■ INSTRUCTIONS TO FOLLOW: Consider the entries below. Count the lines holding the string "click" and state the number only.

■ DATA SUPPLIED:
+===+
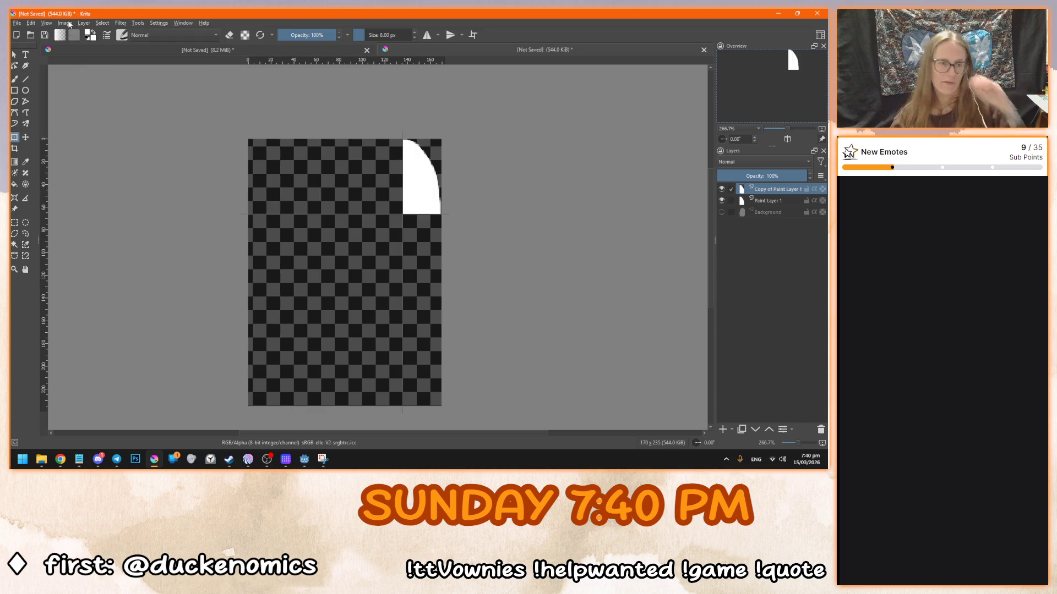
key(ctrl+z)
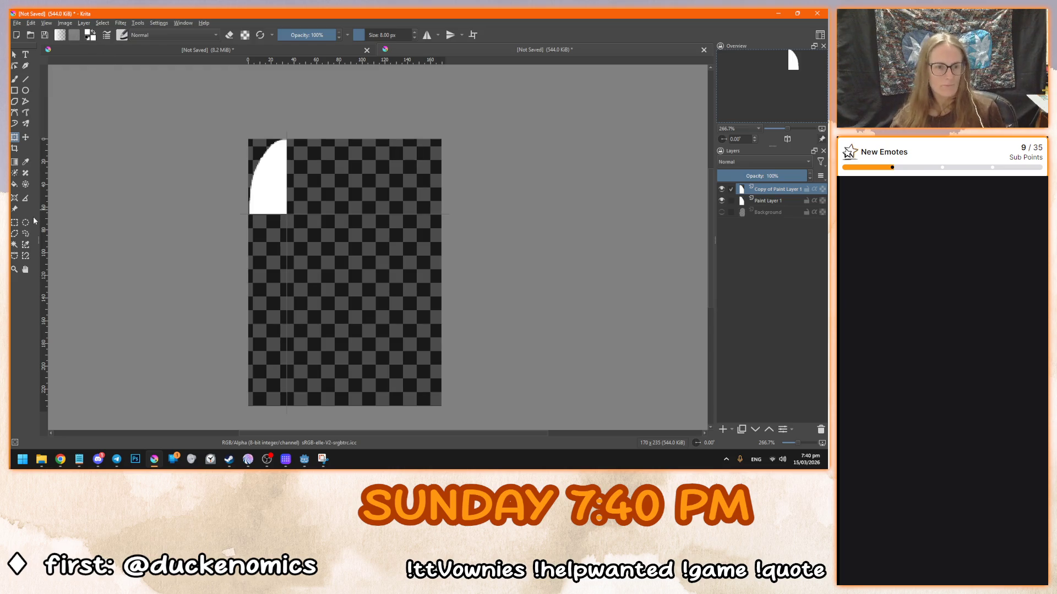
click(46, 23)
+===+
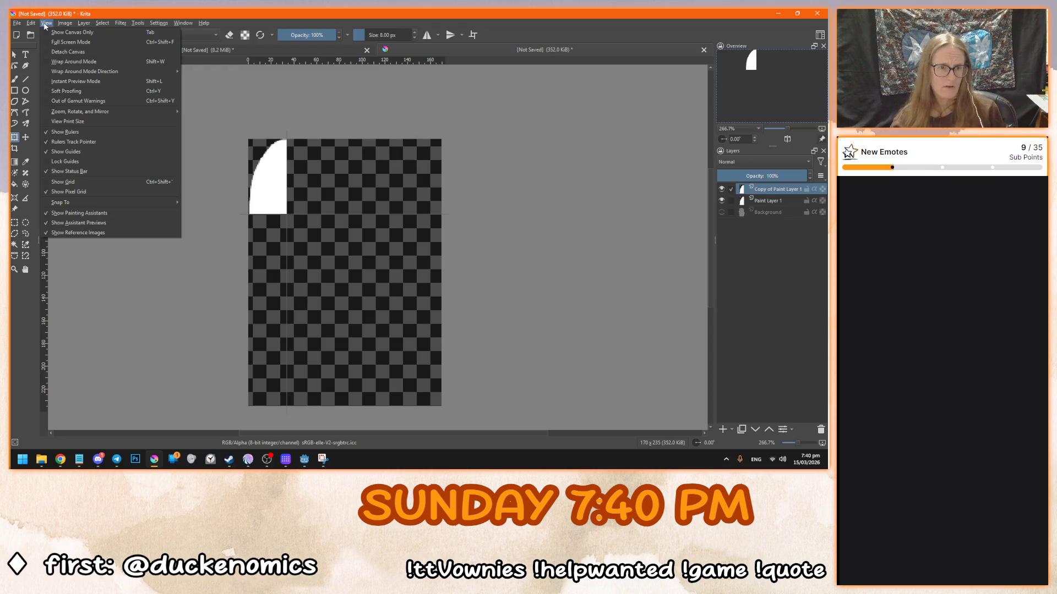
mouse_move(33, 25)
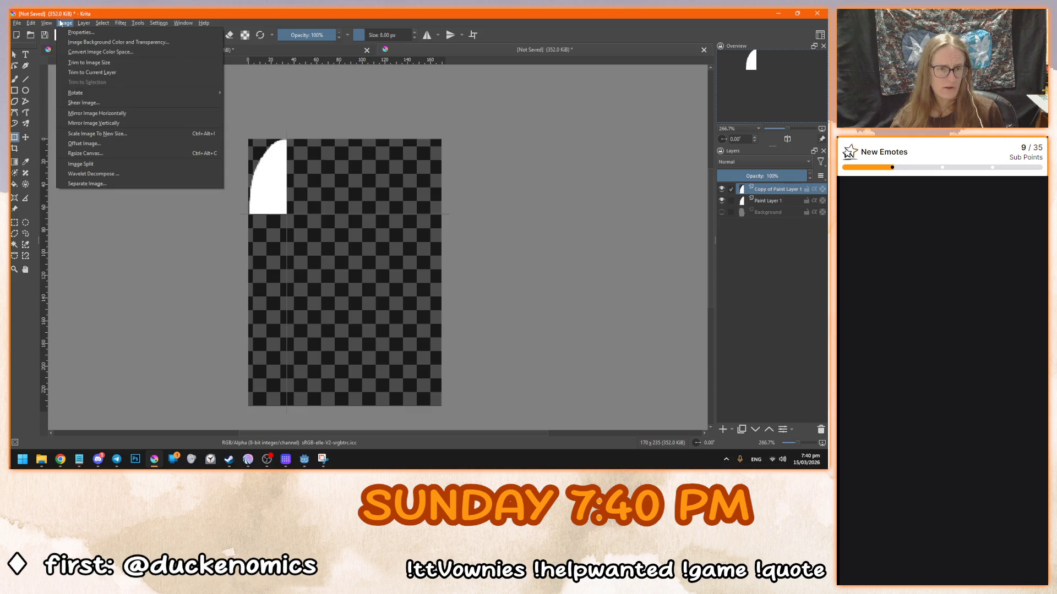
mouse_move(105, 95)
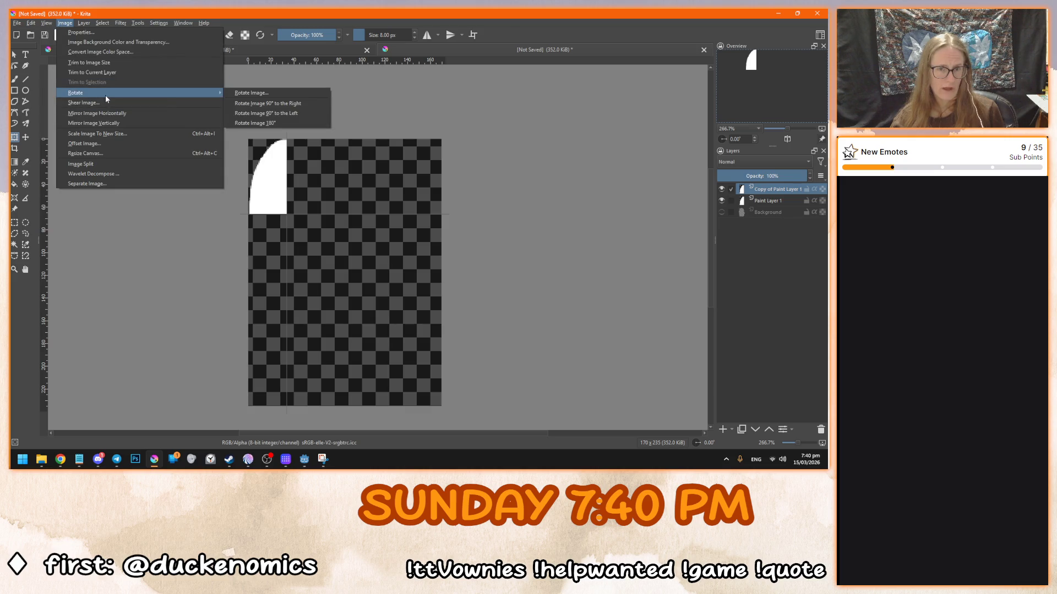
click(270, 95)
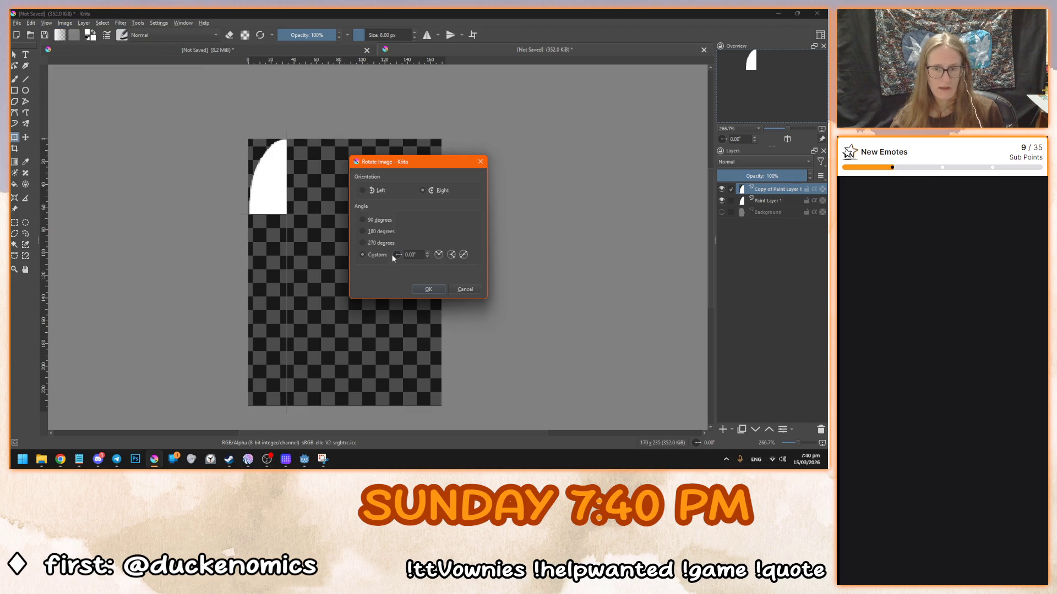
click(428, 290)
+===+
■ THE COMPLETED TASK: 3